Know Peace and
Rise to Power
Janet Kuypers
11/18/19, written on the birthday of
Indira Gandhi (born 11/19/1917)
This “Woman of the Millennium” was
the first and only female Prime Minister.
With setbacks for gaining power in India,
she started a new party, which won.
Even after ruling for years, others
said she used devious tactics to win —
High Courts ruled against her,
ousting her from her power...
but she called a state of emergency,
enacting restrictive laws to save herself.
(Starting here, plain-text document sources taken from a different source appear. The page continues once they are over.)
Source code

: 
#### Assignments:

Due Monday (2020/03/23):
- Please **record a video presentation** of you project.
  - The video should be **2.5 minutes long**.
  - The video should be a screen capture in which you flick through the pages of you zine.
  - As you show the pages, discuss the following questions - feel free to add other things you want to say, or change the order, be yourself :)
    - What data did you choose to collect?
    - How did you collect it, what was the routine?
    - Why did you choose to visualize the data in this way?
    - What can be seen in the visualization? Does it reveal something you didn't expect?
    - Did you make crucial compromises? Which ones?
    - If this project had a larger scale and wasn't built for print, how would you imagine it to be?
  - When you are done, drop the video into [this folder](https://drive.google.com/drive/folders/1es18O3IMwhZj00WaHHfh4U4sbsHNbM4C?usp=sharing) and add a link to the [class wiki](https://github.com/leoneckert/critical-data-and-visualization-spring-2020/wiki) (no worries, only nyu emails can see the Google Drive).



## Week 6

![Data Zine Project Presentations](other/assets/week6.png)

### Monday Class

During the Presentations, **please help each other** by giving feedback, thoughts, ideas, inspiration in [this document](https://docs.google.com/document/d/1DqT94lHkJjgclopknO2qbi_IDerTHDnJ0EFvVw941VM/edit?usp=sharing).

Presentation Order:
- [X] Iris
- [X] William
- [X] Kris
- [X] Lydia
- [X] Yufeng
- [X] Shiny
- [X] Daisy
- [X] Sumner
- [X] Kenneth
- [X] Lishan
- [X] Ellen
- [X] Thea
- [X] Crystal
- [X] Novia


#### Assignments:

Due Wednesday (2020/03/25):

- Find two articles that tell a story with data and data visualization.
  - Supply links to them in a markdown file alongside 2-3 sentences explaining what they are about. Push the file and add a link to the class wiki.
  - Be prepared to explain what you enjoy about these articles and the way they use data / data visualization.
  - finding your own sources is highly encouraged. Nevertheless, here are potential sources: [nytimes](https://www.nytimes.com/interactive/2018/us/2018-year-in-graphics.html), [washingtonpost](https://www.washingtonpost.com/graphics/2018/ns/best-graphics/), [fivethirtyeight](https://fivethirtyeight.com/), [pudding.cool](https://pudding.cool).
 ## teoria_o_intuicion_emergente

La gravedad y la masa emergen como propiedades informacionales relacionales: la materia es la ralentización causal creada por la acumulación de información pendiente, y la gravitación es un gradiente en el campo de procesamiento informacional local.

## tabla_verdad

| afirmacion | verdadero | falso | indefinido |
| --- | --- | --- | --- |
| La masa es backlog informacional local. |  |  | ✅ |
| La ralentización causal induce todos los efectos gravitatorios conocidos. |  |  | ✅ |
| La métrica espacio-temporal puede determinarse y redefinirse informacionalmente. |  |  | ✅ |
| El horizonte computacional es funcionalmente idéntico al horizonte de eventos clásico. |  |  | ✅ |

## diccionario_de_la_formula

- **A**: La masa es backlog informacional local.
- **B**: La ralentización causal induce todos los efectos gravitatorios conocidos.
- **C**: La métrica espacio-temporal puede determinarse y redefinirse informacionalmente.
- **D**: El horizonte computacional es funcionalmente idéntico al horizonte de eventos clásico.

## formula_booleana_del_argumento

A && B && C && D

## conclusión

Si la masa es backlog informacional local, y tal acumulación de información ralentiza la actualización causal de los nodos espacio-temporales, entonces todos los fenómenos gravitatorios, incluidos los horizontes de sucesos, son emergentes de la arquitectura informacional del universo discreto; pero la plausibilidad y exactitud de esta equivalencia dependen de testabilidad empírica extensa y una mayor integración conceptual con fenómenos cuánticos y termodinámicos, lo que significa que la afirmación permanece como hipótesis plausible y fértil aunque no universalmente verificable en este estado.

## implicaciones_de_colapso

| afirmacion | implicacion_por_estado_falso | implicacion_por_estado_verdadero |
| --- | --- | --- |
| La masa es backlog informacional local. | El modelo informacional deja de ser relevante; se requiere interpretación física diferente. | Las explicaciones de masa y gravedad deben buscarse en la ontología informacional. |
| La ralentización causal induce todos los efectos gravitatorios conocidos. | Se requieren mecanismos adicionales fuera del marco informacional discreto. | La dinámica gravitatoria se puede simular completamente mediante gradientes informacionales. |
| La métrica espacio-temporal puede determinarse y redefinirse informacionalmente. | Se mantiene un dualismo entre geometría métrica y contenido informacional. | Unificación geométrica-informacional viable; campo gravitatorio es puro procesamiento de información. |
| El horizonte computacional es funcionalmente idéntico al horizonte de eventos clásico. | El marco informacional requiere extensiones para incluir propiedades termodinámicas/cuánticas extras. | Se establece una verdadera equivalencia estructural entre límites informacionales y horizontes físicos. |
The public was then outraged; she was
even briefly imprisoned for corruption.
So she tried her old success tricks
again, by starting another political party,
because, you see, the new Janata Party
led to the fall of India’s government.
So believe it or not, Indira Gandhi’s
quote unquote corruption didn’t stop
people from sweeping her back into office;
and the only reason she is the second-
longest running Prime Minister of India
is because of her assassination, in her garden,
by her own bodyguards, as revenge
for attacks on the holy Amritsar shrine
in protests for India’s political integrity —
and as for integrity, and Indira Gandhi
labeled as “corrupt”, keep in mind
that her husband, named Gandhi,
was of no relation to Mahatma Gandhi,
but the young girl joined Mahatma Gandhi,
wearing Khadi, or natural hand-woven
clothes, to protest British-made textiles...
—
Remember that women can know peace
and still rise to power — repeatedly.
You can claim corruption, but Indira Gandhi
worked to remove mass poverty with
“clear vision, iron will and the strictest
discipline” and her administration brought
equal pay for equal work for both sexes,
now as a part of the Indian Constitution.
Indira believed that women could do all
men could, if they were given the chance...
and Indira Gandhi took that chance whenever
she could, even telling her aunt,
“Someday I am going to lead my people
to freedom just as Joan of Arc did!”
Indira Gandhi ruled a nation, won battles,
and even fought for change — not because
she was driven as a woman, but because
she was human. Indira Gandhi, called the
‘greatest mass leader of the last century’,
made changes for women with her clear vision,
iron will, and her strict discipline, not because
she was a woman, but... because it was right.
Remember this, and take stock in everything
you can do. Because you know you are right.